Once you find a line containing the word "moved" in the entries below, copy it.

:: Data to examine

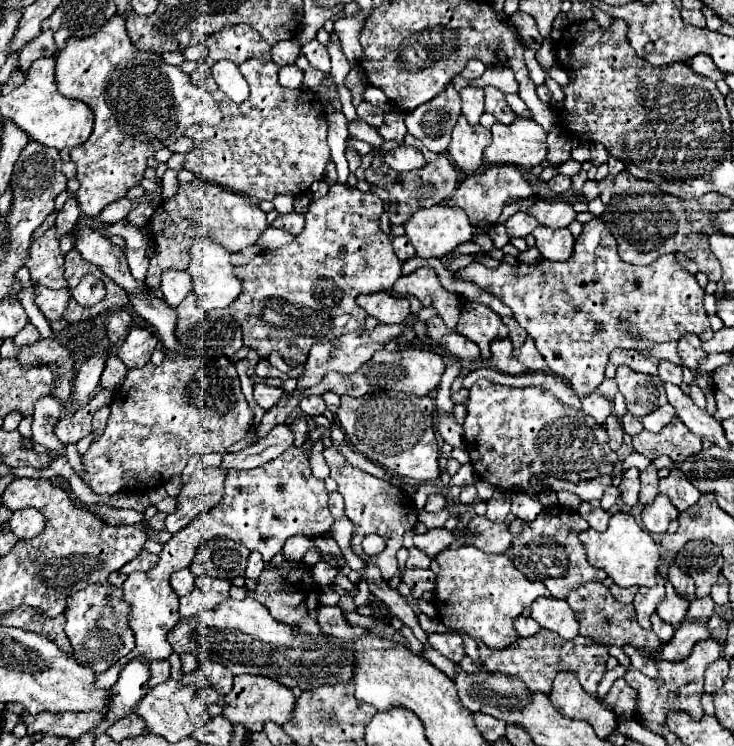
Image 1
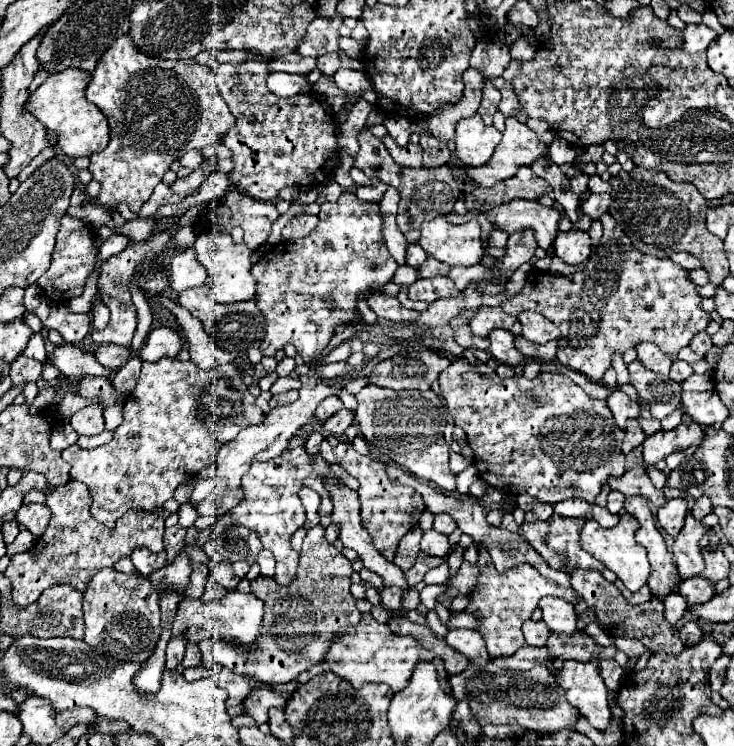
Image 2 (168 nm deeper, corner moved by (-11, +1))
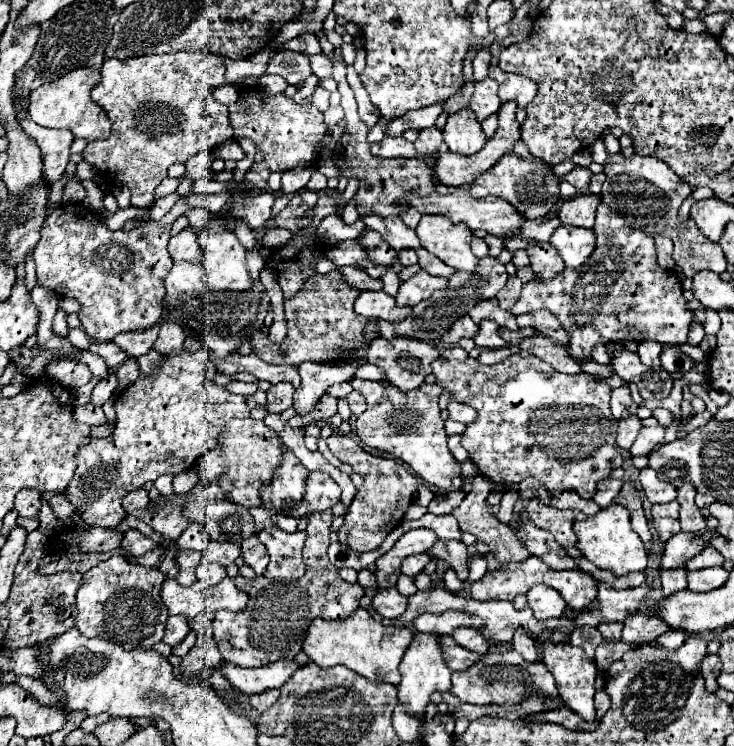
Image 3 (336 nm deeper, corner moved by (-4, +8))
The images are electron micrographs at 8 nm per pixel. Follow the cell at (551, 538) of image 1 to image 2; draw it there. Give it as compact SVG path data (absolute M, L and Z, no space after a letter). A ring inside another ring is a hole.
M525 513L525 523L521 525L525 539L531 543L531 547L535 547L535 551L539 551L539 555L543 555L543 559L547 559L547 563L551 563L551 567L559 569L559 571L571 571L571 567L587 567L587 569L597 569L603 571L605 567L593 557L589 555L579 541L581 535L581 527L587 519L567 519L567 517L559 517L559 515L551 515L547 521L539 521L535 513Z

::::

▶ [Answer for the task]
Image 2 (168 nm deeper, corner moved by (-11, +1))
Image 3 (336 nm deeper, corner moved by (-4, +8))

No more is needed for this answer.